[DATA LISTING]:
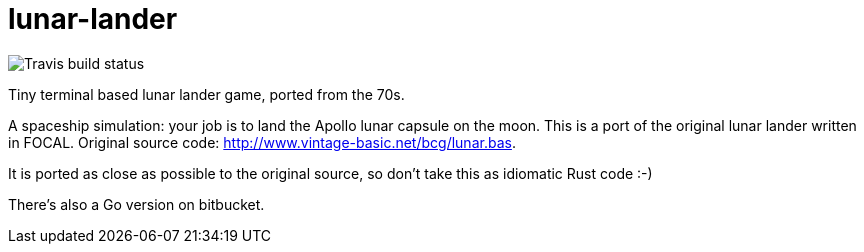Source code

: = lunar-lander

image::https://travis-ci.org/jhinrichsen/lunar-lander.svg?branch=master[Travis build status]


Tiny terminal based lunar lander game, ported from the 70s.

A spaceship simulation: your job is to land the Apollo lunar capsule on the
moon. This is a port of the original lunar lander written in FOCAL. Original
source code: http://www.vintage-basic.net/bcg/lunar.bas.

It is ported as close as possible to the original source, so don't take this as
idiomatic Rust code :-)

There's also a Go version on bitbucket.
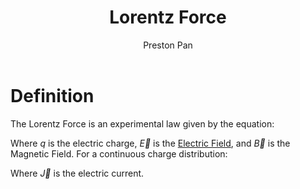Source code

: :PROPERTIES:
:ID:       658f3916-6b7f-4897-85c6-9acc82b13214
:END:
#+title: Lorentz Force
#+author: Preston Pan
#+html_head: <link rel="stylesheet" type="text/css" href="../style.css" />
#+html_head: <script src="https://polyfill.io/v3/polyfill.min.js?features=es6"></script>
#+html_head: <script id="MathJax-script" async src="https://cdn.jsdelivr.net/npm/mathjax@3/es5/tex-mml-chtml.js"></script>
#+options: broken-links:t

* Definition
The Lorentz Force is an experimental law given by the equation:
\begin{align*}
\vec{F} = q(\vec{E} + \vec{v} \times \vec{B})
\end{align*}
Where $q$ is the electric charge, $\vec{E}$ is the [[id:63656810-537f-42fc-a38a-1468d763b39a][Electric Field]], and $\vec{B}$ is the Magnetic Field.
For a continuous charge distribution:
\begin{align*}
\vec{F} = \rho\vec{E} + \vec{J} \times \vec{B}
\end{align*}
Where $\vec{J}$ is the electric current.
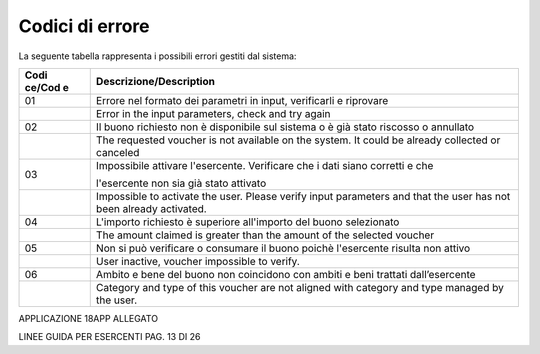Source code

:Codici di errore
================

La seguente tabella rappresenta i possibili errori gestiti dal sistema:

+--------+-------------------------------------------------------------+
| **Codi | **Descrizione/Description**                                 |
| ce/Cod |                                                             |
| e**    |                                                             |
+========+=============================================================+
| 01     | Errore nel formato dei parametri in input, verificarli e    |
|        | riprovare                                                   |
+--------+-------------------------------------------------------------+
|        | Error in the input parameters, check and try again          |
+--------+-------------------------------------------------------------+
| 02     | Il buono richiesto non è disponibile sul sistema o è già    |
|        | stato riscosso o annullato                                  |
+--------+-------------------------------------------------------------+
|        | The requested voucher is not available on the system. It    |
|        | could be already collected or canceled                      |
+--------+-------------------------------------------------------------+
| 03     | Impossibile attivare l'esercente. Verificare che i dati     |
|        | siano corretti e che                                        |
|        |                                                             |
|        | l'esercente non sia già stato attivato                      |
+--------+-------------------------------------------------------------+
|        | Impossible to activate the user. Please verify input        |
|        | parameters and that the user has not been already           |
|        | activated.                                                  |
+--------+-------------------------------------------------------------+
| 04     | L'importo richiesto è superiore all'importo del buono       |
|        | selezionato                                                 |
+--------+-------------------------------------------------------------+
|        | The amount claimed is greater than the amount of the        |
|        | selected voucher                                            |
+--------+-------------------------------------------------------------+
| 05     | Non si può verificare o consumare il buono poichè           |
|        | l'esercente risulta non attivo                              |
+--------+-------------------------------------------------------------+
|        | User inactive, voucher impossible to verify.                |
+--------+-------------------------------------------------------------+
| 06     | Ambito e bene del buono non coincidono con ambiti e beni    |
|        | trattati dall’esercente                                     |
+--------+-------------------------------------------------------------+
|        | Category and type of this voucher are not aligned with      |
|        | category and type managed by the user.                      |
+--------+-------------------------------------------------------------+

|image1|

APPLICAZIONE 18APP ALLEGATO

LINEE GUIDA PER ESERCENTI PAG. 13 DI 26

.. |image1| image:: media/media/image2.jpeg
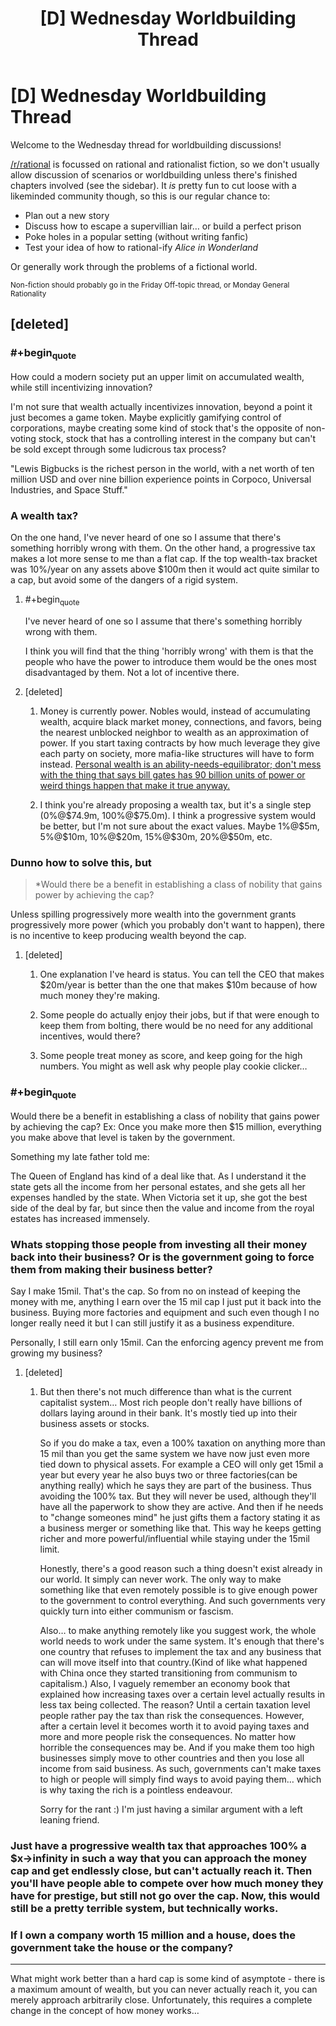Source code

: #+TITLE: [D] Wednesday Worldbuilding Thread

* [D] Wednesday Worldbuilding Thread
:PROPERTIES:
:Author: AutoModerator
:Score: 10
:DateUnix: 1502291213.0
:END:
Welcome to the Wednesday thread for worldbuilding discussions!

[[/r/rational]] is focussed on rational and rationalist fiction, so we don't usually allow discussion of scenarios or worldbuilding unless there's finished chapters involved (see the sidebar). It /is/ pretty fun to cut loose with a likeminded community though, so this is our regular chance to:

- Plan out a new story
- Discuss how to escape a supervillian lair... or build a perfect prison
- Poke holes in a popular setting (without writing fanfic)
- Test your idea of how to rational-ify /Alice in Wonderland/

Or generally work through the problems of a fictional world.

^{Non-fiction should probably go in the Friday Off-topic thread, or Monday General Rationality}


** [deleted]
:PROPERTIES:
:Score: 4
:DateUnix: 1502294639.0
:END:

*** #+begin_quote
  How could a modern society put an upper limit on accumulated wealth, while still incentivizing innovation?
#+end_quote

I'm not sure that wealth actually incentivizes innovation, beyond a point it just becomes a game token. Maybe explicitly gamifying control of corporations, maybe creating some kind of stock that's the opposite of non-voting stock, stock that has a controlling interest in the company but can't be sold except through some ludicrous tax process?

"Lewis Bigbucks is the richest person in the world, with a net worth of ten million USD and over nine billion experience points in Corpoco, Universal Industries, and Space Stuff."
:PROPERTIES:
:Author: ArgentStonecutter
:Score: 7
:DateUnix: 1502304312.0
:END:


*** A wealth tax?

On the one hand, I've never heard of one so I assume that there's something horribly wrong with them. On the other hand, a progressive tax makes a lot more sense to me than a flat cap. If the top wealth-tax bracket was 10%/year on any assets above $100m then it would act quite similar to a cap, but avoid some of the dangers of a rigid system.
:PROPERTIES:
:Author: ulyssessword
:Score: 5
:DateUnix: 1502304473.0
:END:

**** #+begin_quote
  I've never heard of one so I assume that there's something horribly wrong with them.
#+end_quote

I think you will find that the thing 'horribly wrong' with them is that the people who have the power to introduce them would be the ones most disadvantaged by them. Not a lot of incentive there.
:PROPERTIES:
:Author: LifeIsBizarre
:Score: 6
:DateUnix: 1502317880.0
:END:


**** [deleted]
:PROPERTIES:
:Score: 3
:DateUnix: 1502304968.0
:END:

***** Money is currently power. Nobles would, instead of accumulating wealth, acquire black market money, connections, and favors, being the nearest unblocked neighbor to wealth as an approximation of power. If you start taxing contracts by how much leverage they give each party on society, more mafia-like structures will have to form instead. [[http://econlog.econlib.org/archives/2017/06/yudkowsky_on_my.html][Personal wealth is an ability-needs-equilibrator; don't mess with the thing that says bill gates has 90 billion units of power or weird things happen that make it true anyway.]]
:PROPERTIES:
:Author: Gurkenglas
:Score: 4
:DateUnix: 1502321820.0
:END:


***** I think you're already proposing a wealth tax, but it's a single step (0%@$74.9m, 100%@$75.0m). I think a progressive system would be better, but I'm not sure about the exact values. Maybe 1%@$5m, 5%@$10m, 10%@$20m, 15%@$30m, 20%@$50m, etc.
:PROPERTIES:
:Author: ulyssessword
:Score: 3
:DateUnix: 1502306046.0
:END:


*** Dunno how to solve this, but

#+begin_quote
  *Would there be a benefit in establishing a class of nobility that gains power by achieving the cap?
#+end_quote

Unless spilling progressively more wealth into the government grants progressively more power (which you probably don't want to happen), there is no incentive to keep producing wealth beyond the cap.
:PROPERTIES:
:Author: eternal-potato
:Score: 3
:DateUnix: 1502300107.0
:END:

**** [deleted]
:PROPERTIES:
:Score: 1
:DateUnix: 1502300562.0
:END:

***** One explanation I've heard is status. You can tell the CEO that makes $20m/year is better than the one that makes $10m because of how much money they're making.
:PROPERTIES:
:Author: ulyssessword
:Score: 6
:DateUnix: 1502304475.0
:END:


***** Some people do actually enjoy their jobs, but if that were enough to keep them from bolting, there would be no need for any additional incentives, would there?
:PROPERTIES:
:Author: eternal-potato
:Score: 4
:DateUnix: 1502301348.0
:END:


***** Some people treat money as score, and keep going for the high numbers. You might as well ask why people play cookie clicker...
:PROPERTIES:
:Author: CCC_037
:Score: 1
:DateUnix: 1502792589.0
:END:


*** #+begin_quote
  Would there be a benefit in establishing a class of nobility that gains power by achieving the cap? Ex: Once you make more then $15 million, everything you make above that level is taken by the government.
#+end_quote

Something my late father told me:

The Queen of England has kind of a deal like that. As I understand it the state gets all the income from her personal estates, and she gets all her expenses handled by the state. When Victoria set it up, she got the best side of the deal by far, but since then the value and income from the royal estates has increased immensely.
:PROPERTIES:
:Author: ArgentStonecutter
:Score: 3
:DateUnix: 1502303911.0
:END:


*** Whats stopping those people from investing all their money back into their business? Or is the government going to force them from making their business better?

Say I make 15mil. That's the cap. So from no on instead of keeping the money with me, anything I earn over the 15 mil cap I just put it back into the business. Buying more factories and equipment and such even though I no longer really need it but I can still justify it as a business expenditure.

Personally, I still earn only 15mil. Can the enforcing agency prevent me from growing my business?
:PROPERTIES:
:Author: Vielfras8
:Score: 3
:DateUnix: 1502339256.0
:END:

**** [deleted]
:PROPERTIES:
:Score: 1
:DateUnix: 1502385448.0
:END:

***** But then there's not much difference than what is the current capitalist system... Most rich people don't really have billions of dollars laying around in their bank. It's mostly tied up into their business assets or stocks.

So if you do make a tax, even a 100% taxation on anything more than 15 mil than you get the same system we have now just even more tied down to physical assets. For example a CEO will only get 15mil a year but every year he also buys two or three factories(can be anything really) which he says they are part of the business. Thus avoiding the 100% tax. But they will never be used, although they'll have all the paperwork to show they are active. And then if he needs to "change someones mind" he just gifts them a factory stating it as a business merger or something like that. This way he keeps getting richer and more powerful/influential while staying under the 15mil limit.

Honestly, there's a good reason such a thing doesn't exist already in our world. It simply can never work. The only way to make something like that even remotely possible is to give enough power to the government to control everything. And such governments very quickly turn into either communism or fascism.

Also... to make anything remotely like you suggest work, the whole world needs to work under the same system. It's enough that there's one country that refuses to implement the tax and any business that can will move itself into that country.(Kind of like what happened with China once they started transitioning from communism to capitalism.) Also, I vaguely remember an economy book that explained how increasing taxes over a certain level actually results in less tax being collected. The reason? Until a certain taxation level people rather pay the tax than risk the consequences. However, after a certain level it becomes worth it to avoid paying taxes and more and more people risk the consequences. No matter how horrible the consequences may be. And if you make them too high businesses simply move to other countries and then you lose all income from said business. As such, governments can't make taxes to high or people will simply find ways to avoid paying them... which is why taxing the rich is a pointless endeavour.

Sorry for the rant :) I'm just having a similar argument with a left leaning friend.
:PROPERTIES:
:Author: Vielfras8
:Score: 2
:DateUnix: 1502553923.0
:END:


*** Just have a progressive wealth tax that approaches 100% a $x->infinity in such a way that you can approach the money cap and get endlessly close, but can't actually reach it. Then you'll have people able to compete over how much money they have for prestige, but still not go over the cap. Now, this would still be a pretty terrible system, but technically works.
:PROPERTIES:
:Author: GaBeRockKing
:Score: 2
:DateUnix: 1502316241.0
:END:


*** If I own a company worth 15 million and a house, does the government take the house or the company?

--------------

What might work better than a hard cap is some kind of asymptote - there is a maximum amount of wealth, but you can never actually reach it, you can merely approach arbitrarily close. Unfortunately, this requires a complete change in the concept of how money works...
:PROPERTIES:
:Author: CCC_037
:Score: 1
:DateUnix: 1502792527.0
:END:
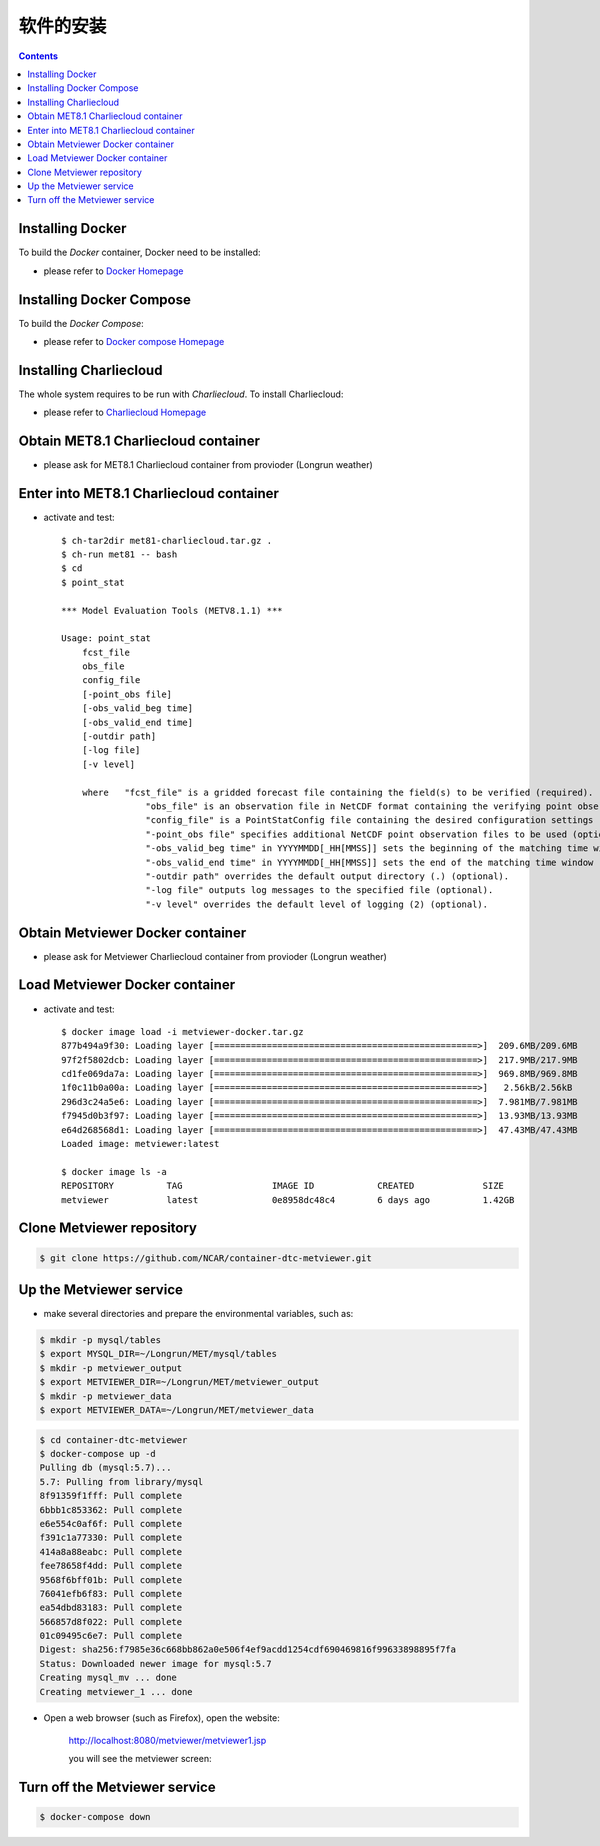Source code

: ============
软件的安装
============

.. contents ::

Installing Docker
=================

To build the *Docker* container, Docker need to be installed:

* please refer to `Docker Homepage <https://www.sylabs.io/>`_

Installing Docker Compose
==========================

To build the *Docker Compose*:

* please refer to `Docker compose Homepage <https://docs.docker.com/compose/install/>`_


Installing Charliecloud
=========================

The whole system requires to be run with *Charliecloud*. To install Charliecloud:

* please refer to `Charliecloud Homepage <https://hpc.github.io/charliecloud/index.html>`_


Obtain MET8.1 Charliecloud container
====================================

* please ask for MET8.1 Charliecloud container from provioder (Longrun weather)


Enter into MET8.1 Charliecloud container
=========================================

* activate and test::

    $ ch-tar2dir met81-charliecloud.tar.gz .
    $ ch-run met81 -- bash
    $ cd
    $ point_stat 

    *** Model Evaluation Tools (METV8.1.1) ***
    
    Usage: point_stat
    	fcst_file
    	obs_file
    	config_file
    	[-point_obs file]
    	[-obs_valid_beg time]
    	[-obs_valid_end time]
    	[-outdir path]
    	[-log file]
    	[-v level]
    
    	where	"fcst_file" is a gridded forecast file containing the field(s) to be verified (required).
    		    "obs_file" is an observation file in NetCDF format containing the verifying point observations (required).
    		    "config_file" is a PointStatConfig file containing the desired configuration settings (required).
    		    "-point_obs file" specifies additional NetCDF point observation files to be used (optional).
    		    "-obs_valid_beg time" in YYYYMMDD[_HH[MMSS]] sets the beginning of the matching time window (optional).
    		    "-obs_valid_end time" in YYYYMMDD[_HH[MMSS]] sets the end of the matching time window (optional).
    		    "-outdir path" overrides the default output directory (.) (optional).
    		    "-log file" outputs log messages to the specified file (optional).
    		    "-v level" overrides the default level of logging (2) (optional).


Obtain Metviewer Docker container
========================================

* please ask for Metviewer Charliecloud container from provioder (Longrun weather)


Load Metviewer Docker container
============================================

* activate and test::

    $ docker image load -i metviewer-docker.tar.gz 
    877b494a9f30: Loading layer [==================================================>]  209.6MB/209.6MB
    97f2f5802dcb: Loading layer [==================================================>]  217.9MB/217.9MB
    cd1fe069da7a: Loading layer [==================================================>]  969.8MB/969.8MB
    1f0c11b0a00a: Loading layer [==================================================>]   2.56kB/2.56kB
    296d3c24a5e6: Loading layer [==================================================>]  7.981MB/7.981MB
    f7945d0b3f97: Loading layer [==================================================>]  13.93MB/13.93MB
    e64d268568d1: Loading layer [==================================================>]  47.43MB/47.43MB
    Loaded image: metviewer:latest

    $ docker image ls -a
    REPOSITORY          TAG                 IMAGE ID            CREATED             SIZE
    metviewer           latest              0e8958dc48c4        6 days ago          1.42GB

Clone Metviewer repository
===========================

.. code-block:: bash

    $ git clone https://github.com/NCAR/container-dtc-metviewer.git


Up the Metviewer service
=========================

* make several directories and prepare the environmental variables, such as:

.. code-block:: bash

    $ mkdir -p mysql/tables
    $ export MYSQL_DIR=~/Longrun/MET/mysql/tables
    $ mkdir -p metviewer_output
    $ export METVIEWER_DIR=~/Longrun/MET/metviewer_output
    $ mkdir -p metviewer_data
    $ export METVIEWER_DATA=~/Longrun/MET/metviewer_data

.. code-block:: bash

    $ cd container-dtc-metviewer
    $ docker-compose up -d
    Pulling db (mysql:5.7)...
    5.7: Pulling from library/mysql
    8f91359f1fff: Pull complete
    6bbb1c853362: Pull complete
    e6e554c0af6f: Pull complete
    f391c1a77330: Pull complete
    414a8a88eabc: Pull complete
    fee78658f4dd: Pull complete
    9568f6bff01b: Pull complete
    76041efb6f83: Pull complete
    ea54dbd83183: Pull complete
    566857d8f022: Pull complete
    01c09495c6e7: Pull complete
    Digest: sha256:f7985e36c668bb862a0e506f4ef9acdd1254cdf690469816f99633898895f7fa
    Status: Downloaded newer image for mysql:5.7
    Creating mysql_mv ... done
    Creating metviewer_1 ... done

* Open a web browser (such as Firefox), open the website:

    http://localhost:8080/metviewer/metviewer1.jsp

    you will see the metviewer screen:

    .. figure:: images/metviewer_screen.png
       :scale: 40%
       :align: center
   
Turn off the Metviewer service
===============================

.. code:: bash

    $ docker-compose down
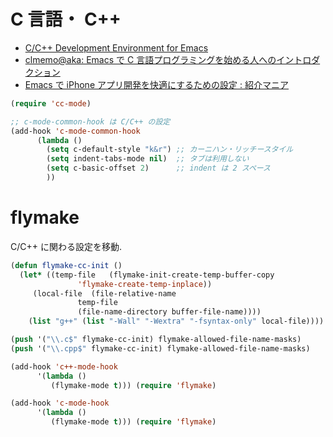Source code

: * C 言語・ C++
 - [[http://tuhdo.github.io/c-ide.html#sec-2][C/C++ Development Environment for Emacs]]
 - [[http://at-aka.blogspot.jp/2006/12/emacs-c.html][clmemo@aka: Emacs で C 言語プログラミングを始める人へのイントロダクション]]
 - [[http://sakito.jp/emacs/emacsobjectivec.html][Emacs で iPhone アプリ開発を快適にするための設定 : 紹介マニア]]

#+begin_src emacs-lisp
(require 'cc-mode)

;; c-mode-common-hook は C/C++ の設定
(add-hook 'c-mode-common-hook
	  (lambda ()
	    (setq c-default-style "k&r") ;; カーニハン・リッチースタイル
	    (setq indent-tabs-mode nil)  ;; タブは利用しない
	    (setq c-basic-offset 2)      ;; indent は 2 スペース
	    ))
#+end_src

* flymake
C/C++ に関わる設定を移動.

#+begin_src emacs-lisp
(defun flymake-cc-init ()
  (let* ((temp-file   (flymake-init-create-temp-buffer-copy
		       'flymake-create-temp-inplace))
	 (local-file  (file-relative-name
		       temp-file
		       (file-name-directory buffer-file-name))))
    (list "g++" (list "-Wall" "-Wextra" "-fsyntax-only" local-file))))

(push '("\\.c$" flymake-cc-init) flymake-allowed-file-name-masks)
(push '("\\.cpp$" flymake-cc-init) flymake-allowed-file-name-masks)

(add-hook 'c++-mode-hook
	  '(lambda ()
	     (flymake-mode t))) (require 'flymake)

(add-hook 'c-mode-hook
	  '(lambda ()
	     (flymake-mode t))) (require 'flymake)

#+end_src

[WORK TO COMPLETE]: Only the lines from the line with "f391c1a77330: Pull complete" through the end of the records belong in your copy. Repeat them exactly, without pictures.

[SOLVED PROBLEM]:
    f391c1a77330: Pull complete
    414a8a88eabc: Pull complete
    fee78658f4dd: Pull complete
    9568f6bff01b: Pull complete
    76041efb6f83: Pull complete
    ea54dbd83183: Pull complete
    566857d8f022: Pull complete
    01c09495c6e7: Pull complete
    Digest: sha256:f7985e36c668bb862a0e506f4ef9acdd1254cdf690469816f99633898895f7fa
    Status: Downloaded newer image for mysql:5.7
    Creating mysql_mv ... done
    Creating metviewer_1 ... done

* Open a web browser (such as Firefox), open the website:

    http://localhost:8080/metviewer/metviewer1.jsp

    you will see the metviewer screen:

    .. figure:: images/metviewer_screen.png
       :scale: 40%
       :align: center
   
Turn off the Metviewer service
===============================

.. code:: bash

    $ docker-compose down
Source code

: * C 言語・ C++
 - [[http://tuhdo.github.io/c-ide.html#sec-2][C/C++ Development Environment for Emacs]]
 - [[http://at-aka.blogspot.jp/2006/12/emacs-c.html][clmemo@aka: Emacs で C 言語プログラミングを始める人へのイントロダクション]]
 - [[http://sakito.jp/emacs/emacsobjectivec.html][Emacs で iPhone アプリ開発を快適にするための設定 : 紹介マニア]]

#+begin_src emacs-lisp
(require 'cc-mode)

;; c-mode-common-hook は C/C++ の設定
(add-hook 'c-mode-common-hook
	  (lambda ()
	    (setq c-default-style "k&r") ;; カーニハン・リッチースタイル
	    (setq indent-tabs-mode nil)  ;; タブは利用しない
	    (setq c-basic-offset 2)      ;; indent は 2 スペース
	    ))
#+end_src

* flymake
C/C++ に関わる設定を移動.

#+begin_src emacs-lisp
(defun flymake-cc-init ()
  (let* ((temp-file   (flymake-init-create-temp-buffer-copy
		       'flymake-create-temp-inplace))
	 (local-file  (file-relative-name
		       temp-file
		       (file-name-directory buffer-file-name))))
    (list "g++" (list "-Wall" "-Wextra" "-fsyntax-only" local-file))))

(push '("\\.c$" flymake-cc-init) flymake-allowed-file-name-masks)
(push '("\\.cpp$" flymake-cc-init) flymake-allowed-file-name-masks)

(add-hook 'c++-mode-hook
	  '(lambda ()
	     (flymake-mode t))) (require 'flymake)

(add-hook 'c-mode-hook
	  '(lambda ()
	     (flymake-mode t))) (require 'flymake)

#+end_src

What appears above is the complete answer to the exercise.